2. Immuno-enrichment of Ang I Using Antibody-coated Beads

  1. Conjugation of antibody onto magnetic Protein G beads
    NOTE: Conjugation of the antibody with the beads is performed manually during the 3 h Ang I generation period on the day of the experiment. For other analytes, the conjugated beads might be able to be stored in PBS buffer containing 0.015% CHAPS (PBSC) at 4 °C for three months or longer, depending on the properties and stability of the antibody.
    1. Transfer 110 µL of bead slurry (enough for measuring 20 samples and making a 6-point standard curve) into a 1.5 mL tube. Wash the beads seven times with 1 mL of 25% acetonitrile/PBSC, and three times with 1 mL of PBSC. Use a magnetic stand to pellet the beads between each washing step. Remove the wash buffer after the last wash.
      NOTE: Washing 7 times with 25% acetonitrile/PBSC is critical for removing the MS-incompatible additives in the bead slurry, such as Tween-20. If there are no such additives in the selected beads, this extensive washing step might not be necessary.
    2. Resuspend the beads in 110 µL of PBSC, and add 110 µL of anti-Ang I antibody (final antibody concentration: 100 µg/mL). Mix the beads and solution by pipetting, and then incubate them at room temperature for 1 h, rotating at 8 rpm.
    3. Wash the beads 3 times with 1 mL of PBSC, and resuspend in 1100 µL of PBSC.
      NOTE: If any bead solution has flowed into the cap of the tube during incubation, spin down the solution using a benchtop centrifuge at 2680 x g.

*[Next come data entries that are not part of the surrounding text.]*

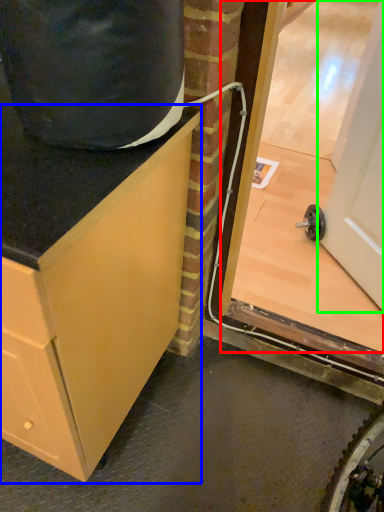
Question: Based on their relative distances, which object is farther from glass door (highlighted by a red box)? Choose from cabinetry (highlighted by a blue box) and door (highlighted by a green box).

Choices:
 (A) cabinetry
 (B) door

Answer: (A)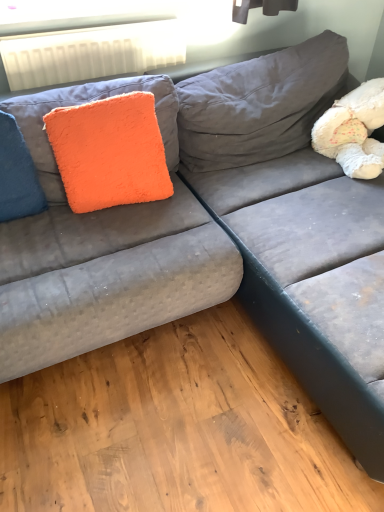
I want to click on free space above white plastic radiator at upper left (from a real-world perspective), so click(x=96, y=24).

    4. Transfer the bead solution manually to a 96-well plate (bead standard plate). Use the automated liquid handling system to aliquot the beads to the same 96-well plate, 120 µL per well. 
  2. Immuno-enrichment on the beads
    1. After the 3 h Ang I generation period, place the incubation plate on ice for 10 min to terminate the generation of Ang I.
    2. Automatically dilute the SIS peptide stock solution (10 pmol/μL) 100-fold with PBS buffer, and further automatically aliquot the stable isoptope standard peptide dilution to a 96-well PCR plate. Transfer 1.5 µL of a stable isotope standards (SIS) peptide solution (containing 100 fmol) into each well of the incubation plate and mix it with the plasma samples or the CEWA in PBS buffers.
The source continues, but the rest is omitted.